◆ **Your task**: Repeat the data below line for line, changing nothing.

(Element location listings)

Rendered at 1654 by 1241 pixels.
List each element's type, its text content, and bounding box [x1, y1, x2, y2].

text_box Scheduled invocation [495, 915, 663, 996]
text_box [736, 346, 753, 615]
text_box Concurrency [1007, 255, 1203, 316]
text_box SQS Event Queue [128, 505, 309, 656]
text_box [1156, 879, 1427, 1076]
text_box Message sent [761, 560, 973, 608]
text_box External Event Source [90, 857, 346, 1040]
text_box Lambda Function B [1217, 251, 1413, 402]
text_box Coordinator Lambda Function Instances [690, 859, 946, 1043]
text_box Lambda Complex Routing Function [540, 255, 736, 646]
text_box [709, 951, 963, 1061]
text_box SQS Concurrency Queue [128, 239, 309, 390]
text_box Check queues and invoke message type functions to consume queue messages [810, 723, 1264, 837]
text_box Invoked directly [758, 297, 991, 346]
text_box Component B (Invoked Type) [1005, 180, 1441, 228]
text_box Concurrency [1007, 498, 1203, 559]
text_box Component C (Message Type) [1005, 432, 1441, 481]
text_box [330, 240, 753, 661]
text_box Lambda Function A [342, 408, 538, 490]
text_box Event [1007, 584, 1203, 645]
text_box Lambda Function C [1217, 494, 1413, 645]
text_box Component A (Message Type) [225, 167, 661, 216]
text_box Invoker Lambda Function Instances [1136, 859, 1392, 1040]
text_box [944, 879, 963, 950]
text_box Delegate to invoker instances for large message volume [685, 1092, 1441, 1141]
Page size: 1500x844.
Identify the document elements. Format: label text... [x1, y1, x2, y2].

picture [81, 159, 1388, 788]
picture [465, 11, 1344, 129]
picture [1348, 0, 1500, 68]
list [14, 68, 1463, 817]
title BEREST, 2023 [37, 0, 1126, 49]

◆ **Full answer**:
Rendered at 1654 by 1241 pixels.
List each element's type, its text content, and bounding box [x1, y1, x2, y2].

text_box Scheduled invocation [495, 915, 663, 996]
text_box [736, 346, 753, 615]
text_box Concurrency [1007, 255, 1203, 316]
text_box SQS Event Queue [128, 505, 309, 656]
text_box [1156, 879, 1427, 1076]
text_box Message sent [761, 560, 973, 608]
text_box External Event Source [90, 857, 346, 1040]
text_box Lambda Function B [1217, 251, 1413, 402]
text_box Coordinator Lambda Function Instances [690, 859, 946, 1043]
text_box Lambda Complex Routing Function [540, 255, 736, 646]
text_box [709, 951, 963, 1061]
text_box SQS Concurrency Queue [128, 239, 309, 390]
text_box Check queues and invoke message type functions to consume queue messages [810, 723, 1264, 837]
text_box Invoked directly [758, 297, 991, 346]
text_box Component B (Invoked Type) [1005, 180, 1441, 228]
text_box Concurrency [1007, 498, 1203, 559]
text_box Component C (Message Type) [1005, 432, 1441, 481]
text_box [330, 240, 753, 661]
text_box Lambda Function A [342, 408, 538, 490]
text_box Event [1007, 584, 1203, 645]
text_box Lambda Function C [1217, 494, 1413, 645]
text_box Component A (Message Type) [225, 167, 661, 216]
text_box Invoker Lambda Function Instances [1136, 859, 1392, 1040]
text_box [944, 879, 963, 950]
text_box Delegate to invoker instances for large message volume [685, 1092, 1441, 1141]
Page size: 1500x844.
Identify the document elements. Format: label text... [x1, y1, x2, y2].

picture [81, 159, 1388, 788]
picture [465, 11, 1344, 129]
picture [1348, 0, 1500, 68]
list [14, 68, 1463, 817]
title BEREST, 2023 [37, 0, 1126, 49]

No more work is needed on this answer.